>>>
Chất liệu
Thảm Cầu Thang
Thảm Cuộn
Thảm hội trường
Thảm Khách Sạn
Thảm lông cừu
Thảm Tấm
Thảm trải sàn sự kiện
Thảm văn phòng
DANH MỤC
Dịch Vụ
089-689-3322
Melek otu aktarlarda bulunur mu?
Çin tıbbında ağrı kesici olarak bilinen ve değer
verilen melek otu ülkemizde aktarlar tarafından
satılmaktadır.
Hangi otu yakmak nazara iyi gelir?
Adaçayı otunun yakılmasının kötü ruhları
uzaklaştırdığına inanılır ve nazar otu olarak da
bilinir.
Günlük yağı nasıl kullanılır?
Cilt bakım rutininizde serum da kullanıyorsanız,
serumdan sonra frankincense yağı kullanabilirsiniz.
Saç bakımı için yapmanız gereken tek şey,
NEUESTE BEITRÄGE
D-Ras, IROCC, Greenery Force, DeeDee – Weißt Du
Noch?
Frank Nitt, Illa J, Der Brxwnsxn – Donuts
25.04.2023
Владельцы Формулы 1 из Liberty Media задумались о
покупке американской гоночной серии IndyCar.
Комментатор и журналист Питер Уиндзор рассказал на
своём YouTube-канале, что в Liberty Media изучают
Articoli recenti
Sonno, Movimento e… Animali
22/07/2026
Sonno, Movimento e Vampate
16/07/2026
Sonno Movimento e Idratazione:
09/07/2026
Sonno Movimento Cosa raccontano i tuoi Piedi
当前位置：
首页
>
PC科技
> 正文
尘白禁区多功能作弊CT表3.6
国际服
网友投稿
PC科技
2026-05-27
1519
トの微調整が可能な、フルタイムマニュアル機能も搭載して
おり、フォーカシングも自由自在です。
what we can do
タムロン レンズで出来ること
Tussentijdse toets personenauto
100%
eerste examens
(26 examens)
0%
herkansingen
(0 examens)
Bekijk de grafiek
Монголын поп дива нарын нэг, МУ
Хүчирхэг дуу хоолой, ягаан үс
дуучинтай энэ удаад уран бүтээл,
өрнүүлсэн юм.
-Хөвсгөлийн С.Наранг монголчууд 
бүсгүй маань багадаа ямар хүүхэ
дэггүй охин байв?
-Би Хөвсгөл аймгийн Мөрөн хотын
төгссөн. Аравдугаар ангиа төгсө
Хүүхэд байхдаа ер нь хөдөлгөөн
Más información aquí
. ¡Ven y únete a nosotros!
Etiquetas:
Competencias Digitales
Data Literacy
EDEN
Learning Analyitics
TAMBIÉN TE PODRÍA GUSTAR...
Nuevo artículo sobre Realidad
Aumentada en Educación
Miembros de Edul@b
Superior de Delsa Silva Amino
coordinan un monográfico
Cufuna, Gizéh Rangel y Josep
<<<
ASSIGNMENT:
Rewrite every line of the records above as a Markdown table with the columns "Row" and "Line". Number the rows in order and leave out any blank lines.

OUTPUT:
| Row | Line |
|---|---|
| 1 | Chất liệu |
| 2 | Thảm Cầu Thang |
| 3 | Thảm Cuộn |
| 4 | Thảm hội trường |
| 5 | Thảm Khách Sạn |
| 6 | Thảm lông cừu |
| 7 | Thảm Tấm |
| 8 | Thảm trải sàn sự kiện |
| 9 | Thảm văn phòng |
| 10 | DANH MỤC |
| 11 | Dịch Vụ |
| 12 | 089-689-3322 |
| 13 | Melek otu aktarlarda bulunur mu? |
| 14 | Çin tıbbında ağrı kesici olarak bilinen ve değer |
| 15 | verilen melek otu ülkemizde aktarlar tarafından |
| 16 | satılmaktadır. |
| 17 | Hangi otu yakmak nazara iyi gelir? |
| 18 | Adaçayı otunun yakılmasının kötü ruhları |
| 19 | uzaklaştırdığına inanılır ve nazar otu olarak da |
| 20 | bilinir. |
| 21 | Günlük yağı nasıl kullanılır? |
| 22 | Cilt bakım rutininizde serum da kullanıyorsanız, |
| 23 | serumdan sonra frankincense yağı kullanabilirsiniz. |
| 24 | Saç bakımı için yapmanız gereken tek şey, |
| 25 | NEUESTE BEITRÄGE |
| 26 | D-Ras, IROCC, Greenery Force, DeeDee – Weißt Du |
| 27 | Noch? |
| 28 | Frank Nitt, Illa J, Der Brxwnsxn – Donuts |
| 29 | 25.04.2023 |
| 30 | Владельцы Формулы 1 из Liberty Media задумались о |
| 31 | покупке американской гоночной серии IndyCar. |
| 32 | Комментатор и журналист Питер Уиндзор рассказал на |
| 33 | своём YouTube-канале, что в Liberty Media изучают |
| 34 | Articoli recenti |
| 35 | Sonno, Movimento e… Animali |
| 36 | 22/07/2026 |
| 37 | Sonno, Movimento e Vampate |
| 38 | 16/07/2026 |
| 39 | Sonno Movimento e Idratazione: |
| 40 | 09/07/2026 |
| 41 | Sonno Movimento Cosa raccontano i tuoi Piedi |
| 42 | 当前位置： |
| 43 | 首页 |
| 44 | > |
| 45 | PC科技 |
| 46 | > 正文 |
| 47 | 尘白禁区多功能作弊CT表3.6 |
| 48 | 国际服 |
| 49 | 网友投稿 |
| 50 | PC科技 |
| 51 | 2026-05-27 |
| 52 | 1519 |
| 53 | トの微調整が可能な、フルタイムマニュアル機能も搭載して |
| 54 | おり、フォーカシングも自由自在です。 |
| 55 | what we can do |
| 56 | タムロン レンズで出来ること |
| 57 | Tussentijdse toets personenauto |
| 58 | 100% |
| 59 | eerste examens |
| 60 | (26 examens) |
| 61 | 0% |
| 62 | herkansingen |
| 63 | (0 examens) |
| 64 | Bekijk de grafiek |
| 65 | Монголын поп дива нарын нэг, МУ |
| 66 | Хүчирхэг дуу хоолой, ягаан үс |
| 67 | дуучинтай энэ удаад уран бүтээл, |
| 68 | өрнүүлсэн юм. |
| 69 | -Хөвсгөлийн С.Наранг монголчууд  |
| 70 | бүсгүй маань багадаа ямар хүүхэ |
| 71 | дэггүй охин байв? |
| 72 | -Би Хөвсгөл аймгийн Мөрөн хотын |
| 73 | төгссөн. Аравдугаар ангиа төгсө |
| 74 | Хүүхэд байхдаа ер нь хөдөлгөөн |
| 75 | Más información aquí |
| 76 | . ¡Ven y únete a nosotros! |
| 77 | Etiquetas: |
| 78 | Competencias Digitales |
| 79 | Data Literacy |
| 80 | EDEN |
| 81 | Learning Analyitics |
| 82 | TAMBIÉN TE PODRÍA GUSTAR... |
| 83 | Nuevo artículo sobre Realidad |
| 84 | Aumentada en Educación |
| 85 | Miembros de Edul@b |
| 86 | Superior de Delsa Silva Amino |
| 87 | coordinan un monográfico |
| 88 | Cufuna, Gizéh Rangel y Josep |